1980 yılında Ahlak Kaynakları Merkezi (The Ethics Resource Center - ERC) tarafından ABD Kamu Hizmetleri Ahlak Kodu tasarlanmış, yayınlanmış ve dağıtımı yapılmıştır. Yine, 1987 yılında kurulmuş olan Amerikan Yeminli Serbest Muhasebeciler Enstitüsü (American Institute of Certified Public Accountants - AICPA) kendisine üye olan muhasebeciler için 1988 yılında bir "Mesleki Davranış Kodu" oluşturmuştur. Bu kod muhasebecilerin kamuya, müşterilere ve diğer meslektaşlarına karşı sorumluluklarını açıklamaktadır.

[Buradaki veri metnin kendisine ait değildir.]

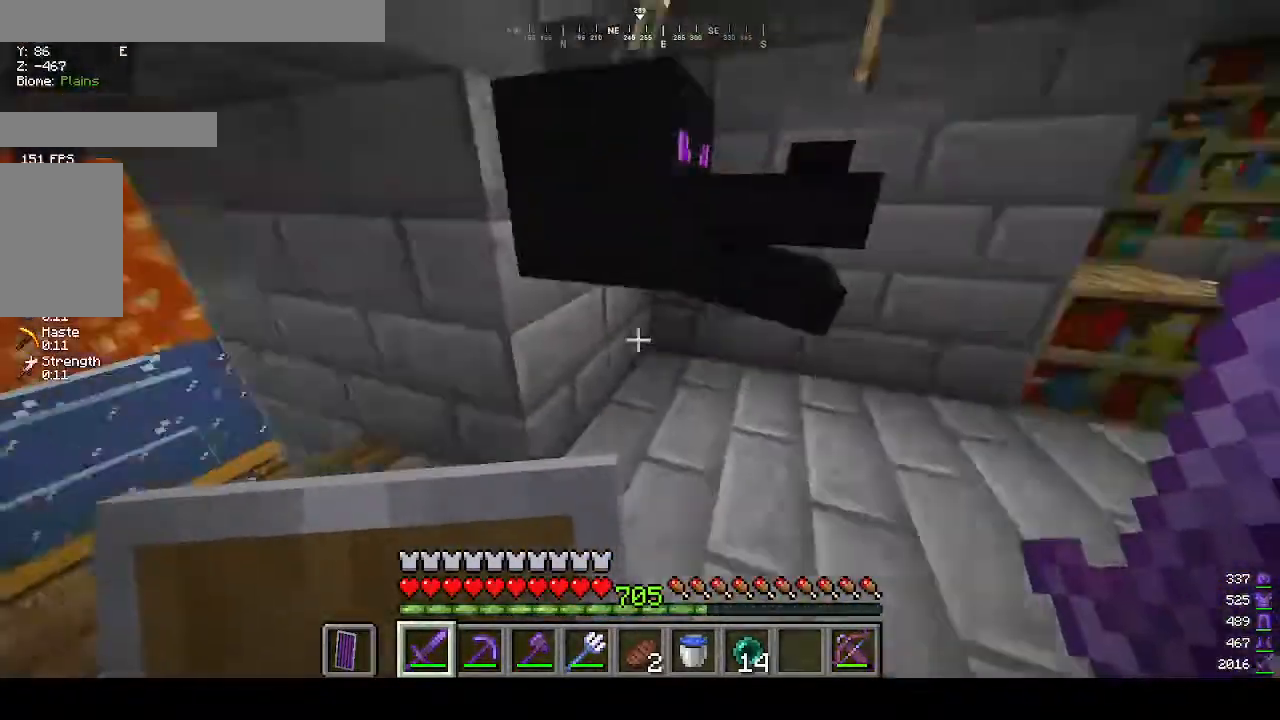
{"keys": ["s"], "mouse": [], "events": [[67, "s", "down"], [167, "d", "up"]]}
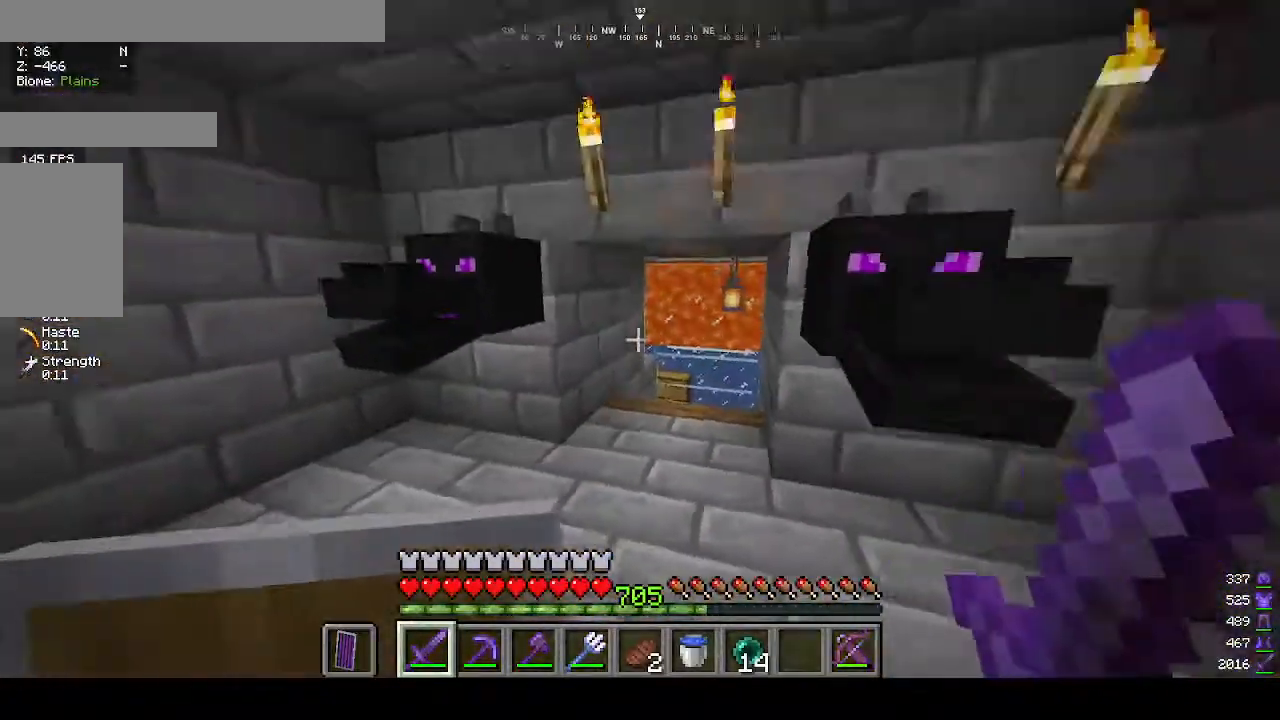
{"keys": [], "mouse": [], "events": [[233, "a", "down"], [400, "a", "up"], [400, "s", "up"]]}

Öte yandan, 113 ülkede 155 üye organizasyonuyla dünyadaki muhasebe uygulamalarının kalitesini yükseltmeye çaba gösteren Uluslararası Muhasebeciler Federasyonu (International Federation of Accountants - IFAC) 2001 yılında profesyonel muhasebeciler için bir ahlak kodu geliştirmiş ve benimsemiştir (IFAC, 2003). Yine Uluslararası Yönetim Muhasebecileri Enstitüsü (Institute of Management Accountants - IMA) 2000 yılında üyelerinin uyması gereken bazı ahlaki davranış standartları geliştirmiştir. Bu standartlar yeterlilik, güvenilirlik, dürüstlük, tarafsızlık ve ahlaki çatışmaların çözümü alt başlıklarından oluşmaktadır. Ayrıca bu kuruluşun bir "İş Ahlakı Merkezi" bulunmaktadır.

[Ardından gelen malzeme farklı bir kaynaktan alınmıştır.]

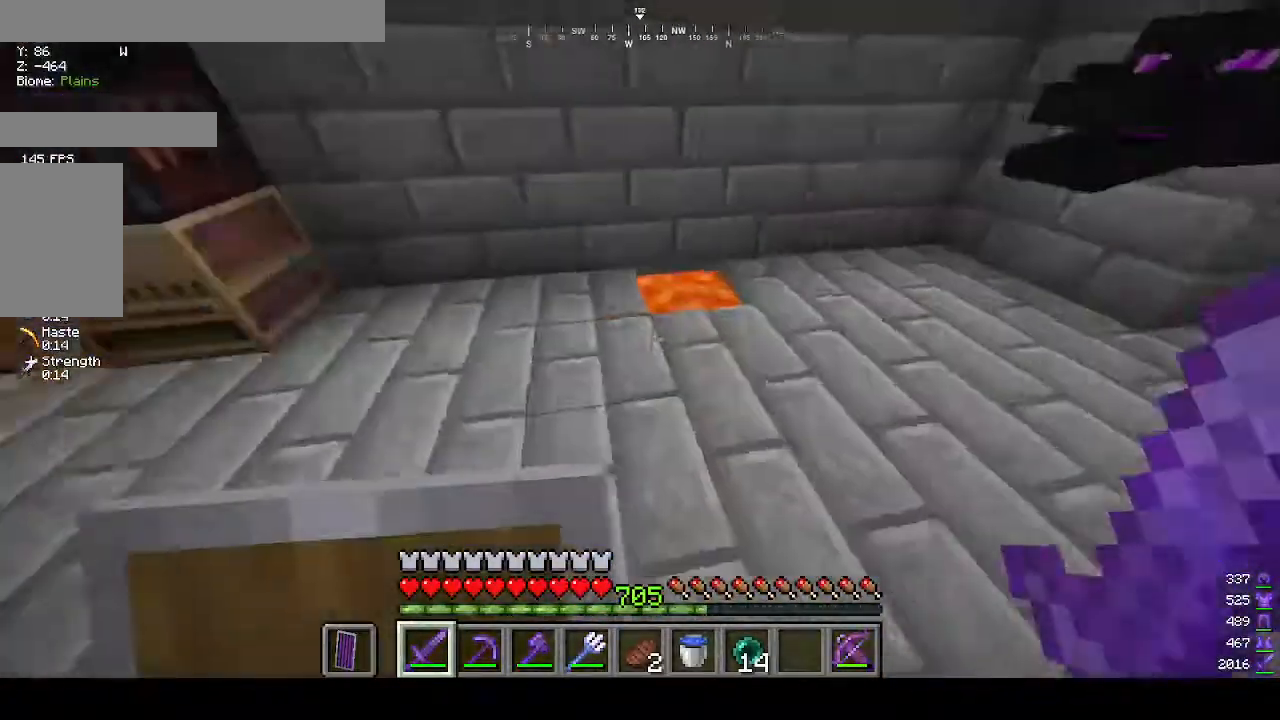
{"keys": ["w"], "mouse": [], "events": [[433, "w", "down"]]}
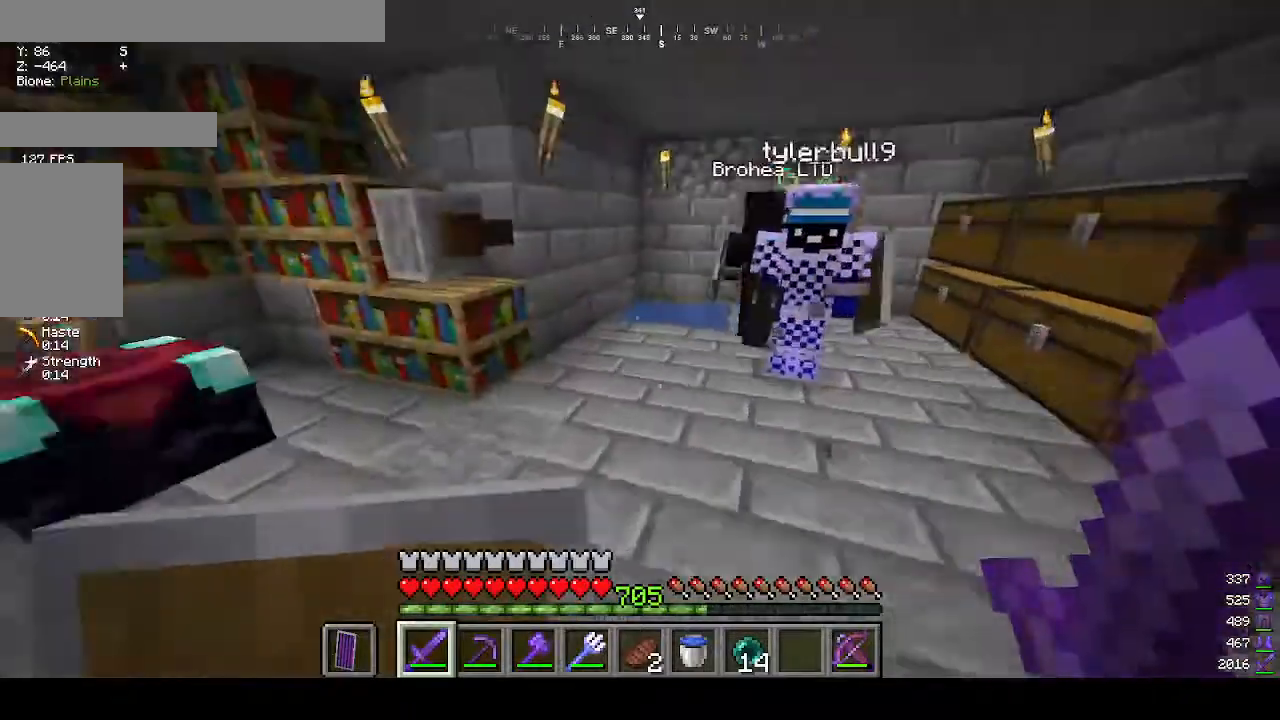
{"keys": ["w"], "mouse": [], "events": [[67, "w", "up"], [133, "w", "down"]]}
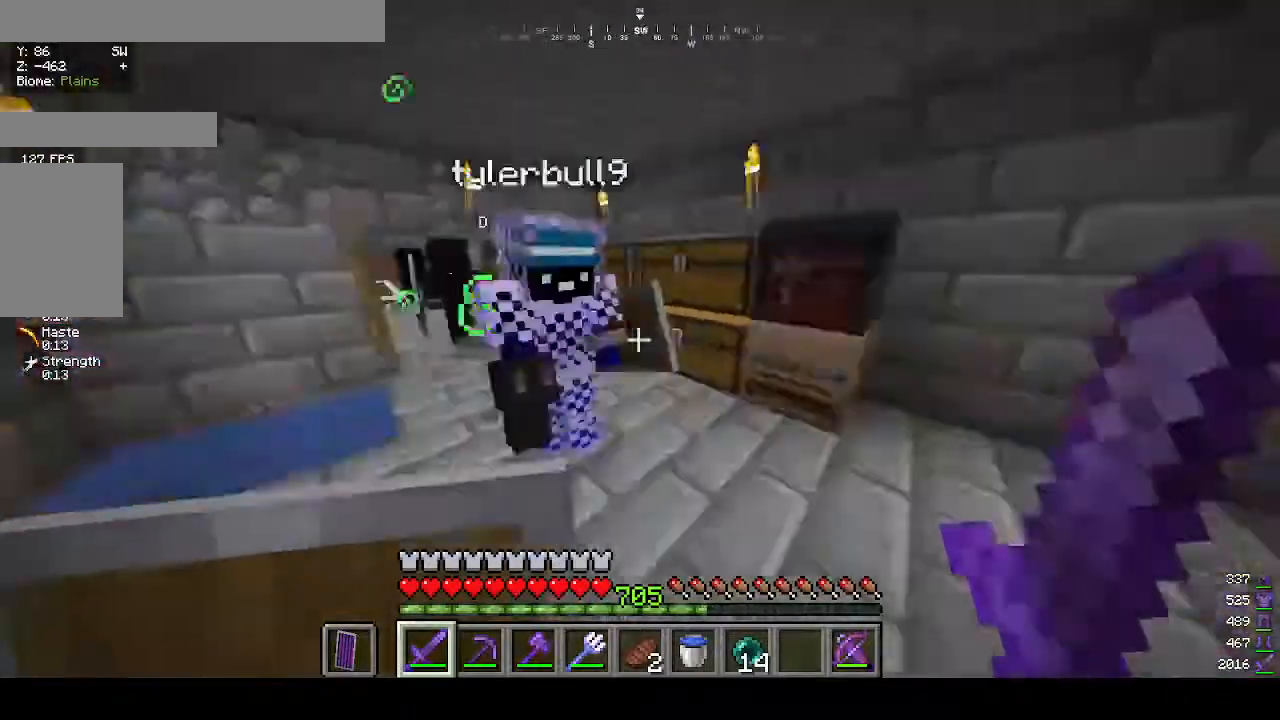
{"keys": [], "mouse": [], "events": [[100, "w", "up"]]}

1980'Ii yılların ikinci yarısında iş ahlakı alanında hızlı bir kurumlaşma olmuştur. Bu dönemde İş Ahlakı Topluluğu, İş ve Meslek Ahlakı Enstitüsü’nün yanısıra dünya'da birçok uygulamalı ahlak merkezi kurulmuştur. Bu merkezlerden en aktif olanlarından biri, 1986 yılında Santa Clara Üniversitesi‘nin desteğiyle kurulmuş olan Markkula Uygulamalı Ahlak Merkezi'dir. 1990'lı yıllarda ise, Uluslararası İş ve Toplum Derneği, Ahlak Yöneticileri Birliği, Uluslararası İş Ahlakı Enstitüsü ve Global Ahlak Enstitüsü kurulmuştur. (Özgener, 2004: 63)

İş etiğine olan ilginin artışında, piyasalarda yaşanan değişim yatmaktadır. Ekonominin giderek gelişmeye başladığı bu yıllarda, işletmeler büyümekte, birbirleriyle birleşmekte ve çok uluslu işletmelerin sayısı artmaktadır. Bu değişim ve dönüşüm ortamında, toplumda var olan ahlâki gelenek giderek yıpranmış; bu durum, etik ve iş ahlâkı konularının toplumun gündemine girmesine ve tartışılmasına zemin hazırlamıştır.

Özellikle yirmi birinci yüzyılın ilk yılları, etikle ilgili konuların en yoğun olarak konuşulduğu yıllardır. 2000’li yıllardan sonra ortaya çıkan işletme skandalları ve kimi yazarlarca 1929 Dünya Bunalımı’ndan daha büyük olarak ifade edilen 2008 Ekonomik Krizi, birçok kişinin iş ahlâkı konusuna olan ilgisini artırmış gözükmektedir. Günümüzde iş ahlâkına olan ilginin tahminlerin ötesinde artışı nedeniyle, işletmelerini tehlikeden uzak tutmak için dürüst yöneticiler, ahlâki değerlerin organizasyonlarında desteklenmesi için zaman, çaba ve para harcamaya hazır gözükmektedirler. İşletmelerin iş ağlarına sürekli olarak bağlı kalabilmesi için, iş ahlâkına yatırım yapmaları neredeyse bir gerek haline gelmiştir.

Bu bağlamda, iş ahlâkı eğitimi hem özel hem de kamu kuruluşlarında ön plana çıkmıştır. Birdenbire herkes elemanlarına iş ahlâkı eğitimi vermenin önemini kavramış gözükmektedir. İş Ahlâkı eğitimi, dürüstlük ve güvenilirliği inşa etmekte, sorumlu davranışları teşvik etmekte, ahlâki konuları iş dünyasının gündemine yerleştirmektedir. Ahlâk eğitiminin, çalışanların morallerinde artış, personel devir oranında düşüş ve işletme itibarında yükseliş şeklinde yararları bulunmaktadır (Painter–Morland, 2008 : 1–2).